Tirou um pacote da sacola. Mikael abriu e encontrou um CD com as melhores músicas do Eurythmics. Ela sabia que era uma de suas bandas favoritas. Ele transferiu imediatamente o CD para o notebook e escutaram juntos "Sweet dreams".

— O que vai fazer em Skelleftea? — perguntou Mikael.

— É uma reunião de estudos bíblicos com uma congregação chamada Luz da Vida — respondeu Pernilla, como se fosse a coisa mais natural do mundo.

Mikael sentiu um calafrio percorrer-lhe o corpo.

Percebeu o quanto sua filha e Harriet se assemelhavam. Pernilla tinha dezesseis anos, assim como Harriet quando desapareceu. Ambas tinham um pai ausente. Ambas sentiram uma atração religiosa por seitas menores; Harriet na comunidade local dos pentecostais e Pernilla na sucursal de algo tão bizarro como essa Luz da Vida.

Mikael não sabia muito bem como lidar com o interesse novo da filha pela religião. Tinha medo de interferir no seu direito de decidir por si mesma o caminho que queria seguir na vida. Por outro lado, Luz da Vida era exatamente o tipo de congregação sobre a qual ele e Erika não hesitariam em fazer uma reportagem de denúncia na Millennium. Decidiu debater a questão com a mãe de Pernilla na primeira oportunidade.

* * *

Pernilla dormiu na cama de Mikael e ele passou a noite no banco da cozinha. Despertou com torcicolo e com os músculos doloridos. Como Pernilla tinha pressa de prosseguir sua viagem, Mikael preparou logo o café-da-manhã e a acompanhou até a estação. Restavam-lhes alguns momentos antes de o trem partir.

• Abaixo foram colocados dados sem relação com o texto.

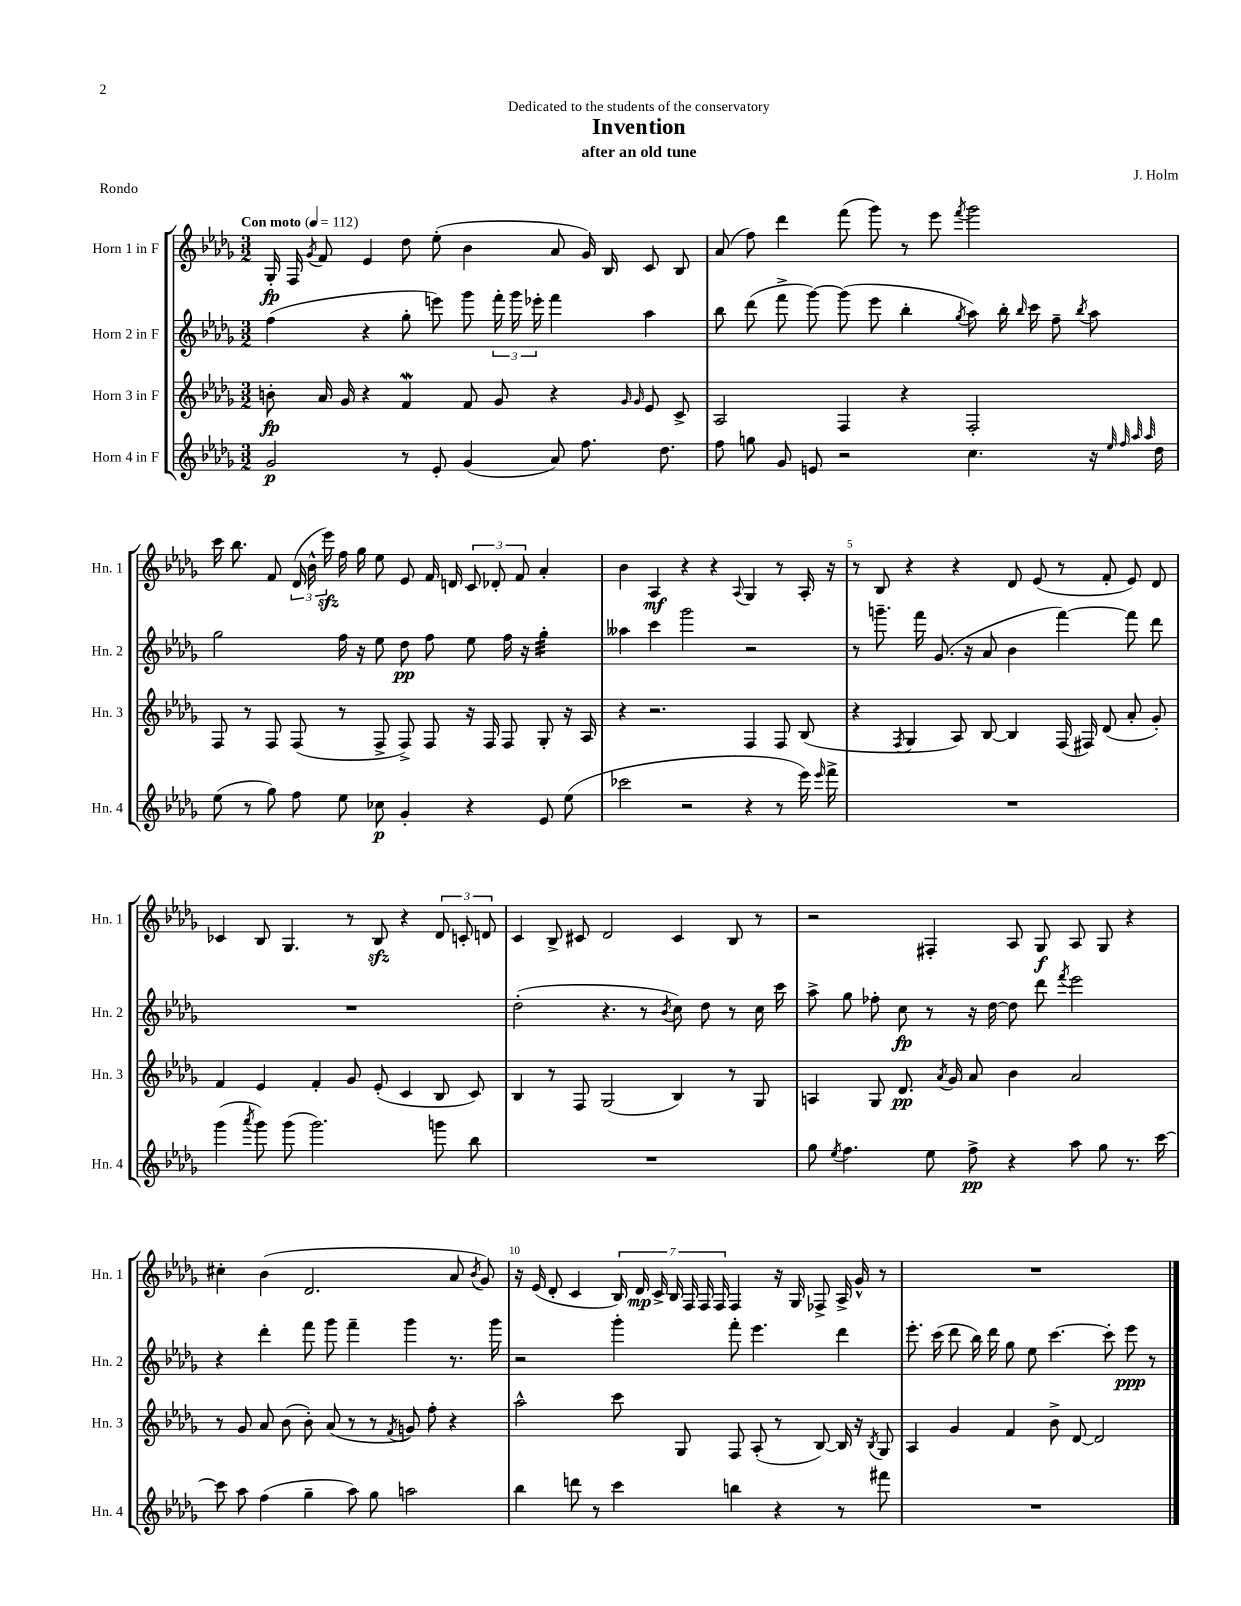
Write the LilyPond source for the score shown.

\header { title = "Invention" composer = "J. Holm" subtitle = "after an old tune" dedication = "Dedicated to the students of the conservatory" piece = "Rondo" }
<<
\new StaffGroup <<
\new Staff = "s0" \with { instrumentName = "Horn 1 in F" shortInstrumentName = "Hn. 1" } {
    \clef treble \key des \major \numericTimeSignature \time 3/2 \tempo "Con moto" 4 = 112
    \autoBeamOff ges16-.\fp f16 \acciaccatura { ges'8 } f'8 ees'4 des''8 ees''8-.( bes'4 aes'8 ges'16) bes16 c'8 bes8 |
    aes'8( f''8) des'''4 f'''8( ges'''8) r8 ees'''8 \acciaccatura { f'''8 } ges'''2 |
    c'''16 bes''8. f'8 \tuplet 3/2 { des'16( bes'16-^ ees'''16\sfz) } f''16 ges''16 ees''8 ees'8 f'16 d'16 \tuplet 3/2 { c'8 des'8-. f'8 } aes'4-. |
    bes'4 aes4\mf r4 r4 \appoggiatura { aes8 } ges4 r8 aes16-. r16 |
    r8 bes8 r4 r4 des'8 ees'8( r8 f'8-. ees'8) des'8 |
    ces'4 bes8 ges4. r8 bes8\sfz r4 \tuplet 3/2 { des'8 c'8-. d'8 } |
    c'4 bes8-> cis'8 des'2 cis'4 bes8 r8 |
    r2 fis4-. aes8 ges8\f aes8 ges8 r4 |
    cis''4-. bes'4( des'2. aes'8 \acciaccatura { bes'8 } ges'8) |
    r16 ees'16( des'8-. c'4 \tuplet 7/4 { bes16) des'16\mp c'16-> bes16 f16 f16 f16 } f4 r16 ges16 fes8-> aes16-> ges'16-^ r8 |
    R1. \bar "|." |
}
\new Staff = "s1" \with { instrumentName = "Horn 2 in F" shortInstrumentName = "Hn. 2" } {
    \clef treble \key des \major \numericTimeSignature \time 3/2
    \autoBeamOff f''4( r4 ges''8-. e'''8) ges'''8 \tuplet 3/2 { f'''16-. ges'''16 ees'''16-. } f'''4 aes''4 |
    bes''8 des'''8( f'''8-> ges'''8~) ges'''8( ees'''8 bes''4-. \acciaccatura { ges''8 } aes''8) bes''16-. \grace { bes''16 } c'''16 f''8-- \acciaccatura { bes''8 } aes''8 |
    ges''2 f''16 r16 ees''8 des''8\pp f''8 ees''8 f''16 r16 ges''4:32-. |
    aeses''4 c'''4 ges'''2 r2 |
    r8 g'''8.-- f'''16 ges'8.( r16 aes'8 bes'4 f'''4~) f'''8 des'''8 |
    R1. |
    des''2-.( r4. r8 \acciaccatura { bes'8 } c''8) des''8 r8 c''16 c'''16 |
    aes''8-> ges''8 fes''8-. c''8\fp r8 r16 des''16~ des''8 des'''8 \acciaccatura { f'''8 } ees'''2 |
    r4 des'''4-. f'''8 ges'''8 f'''4-- ges'''4 r8. ges'''16 |
    r2 ges'''4-. f'''8-. ees'''4. des'''4 |
    ees'''8.-. c'''16( des'''8 bes''16) des'''16 ges''8 ees''8 c'''4.~ c'''8-. ees'''8\ppp r8 \bar "|." |
}
\new Staff = "s2" \with { instrumentName = "Horn 3 in F" shortInstrumentName = "Hn. 3" } {
    \clef treble \key des \major \numericTimeSignature \time 3/2
    \autoBeamOff b'8-.\fp aes'16 ges'16 r4 f'4\mordent f'8 ges'8 r4 \grace { ges'16 ges'16 } ees'8 c'8-> |
    aes2 f4 r4 f2-. |
    f8 r8 f8 f8( r8 f8-> f8->) f8 r16 f16 f8 ges8-. r16 aes16 |
    r4 r2. f4 f8 bes8( |
    r4 \acciaccatura { f8 } ges4 aes8) bes8~ bes4 f16( fis16) des'8( aes'8-. ges'8-.) |
    f'4 ees'4 f'4-. ges'8 ees'8-.( c'4 bes8 c'8) |
    bes4 r8 f8 ges2( bes4) r8 ges8 |
    a4 ges8 des'8.\pp \acciaccatura { aes'8 } ges'16 aes'8 bes'4 aes'2 |
    r8 ges'8 aes'8 bes'8( bes'8-.) aes'8( r8 r8 \acciaccatura { f'8 } g'8) f''8-. r4 |
    aes''2-^ c'''8 ges8 f8 aes8-.( r8 bes8~) bes16 r16 \acciaccatura { bes8 } ges8 |
    aes4 ges'4 f'4 bes'8-> des'8~ des'2 \bar "|." |
}
\new Staff = "s3" \with { instrumentName = "Horn 4 in F" shortInstrumentName = "Hn. 4" } {
    \clef treble \key des \major \numericTimeSignature \time 3/2
    \autoBeamOff ges'2\p r8 ees'8-. ges'4( aes'8) f''8. des''8. |
    f''8 g''8 ges'8 e'8 r2 c''4. r16 \grace { ees''32 f''32 aes''32 aes''32 } des''16 |
    ees''8( r8 ges''8) f''8 ees''8 ces''8\p ges'4-. r4 ees'8 ees''8( |
    ces'''2 r2 r4 r8 ees'''16) \grace { ees'''16 } f'''16-> |
    R1. |
    ges'''4( \acciaccatura { aes'''8 } ges'''8) ges'''8( ges'''2.) g'''8 bes''8 |
    R1. |
    ges''8 \acciaccatura { ees''8 } f''4. ees''8 f''8->\pp r4 aes''8 ges''8 r8. c'''16~ |
    c'''8 aes''8 f''4( ges''4-- aes''8) ges''8 a''2 |
    bes''4 d'''8 r8 c'''4 b''4 r4 r8 fis'''8 |
    R1. \bar "|." |
}
>>
>>
\layout { \context { \Score \override BarNumber.break-visibility = ##(#f #t #t) barNumberVisibility = #(every-nth-bar-number-visible 5) } }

Compraram café numa lanchonete e instalaram-se num banco na extremidade da plataforma, conversando sobre vários assuntos. Pouco antes da chegada do trem, Pernilla falou:

— Acho que você não está gostando muito de eu ir a Skelleftea. Mikael não soube o que responder. Ela continuou:

— Não se preocupe. Mas você não é crente, é?

— Não. Pelo menos não um bom crente.

— Não acredita em Deus?

— Não, não acredito. Mas respeito a sua crença. Todo mundo precisa acreditar em alguma coisa.

Quando o trem chegou à estação, eles se abraçaram demoradamente. No momento em que subia a bordo, Pernilla se voltou.

— Papai, não estou querendo fazer proselitismo. Você é livre para acreditar no que bem quiser que eu vou sempre te amar. Mas acho que deveria perseverar nos seus estudos bíblicos.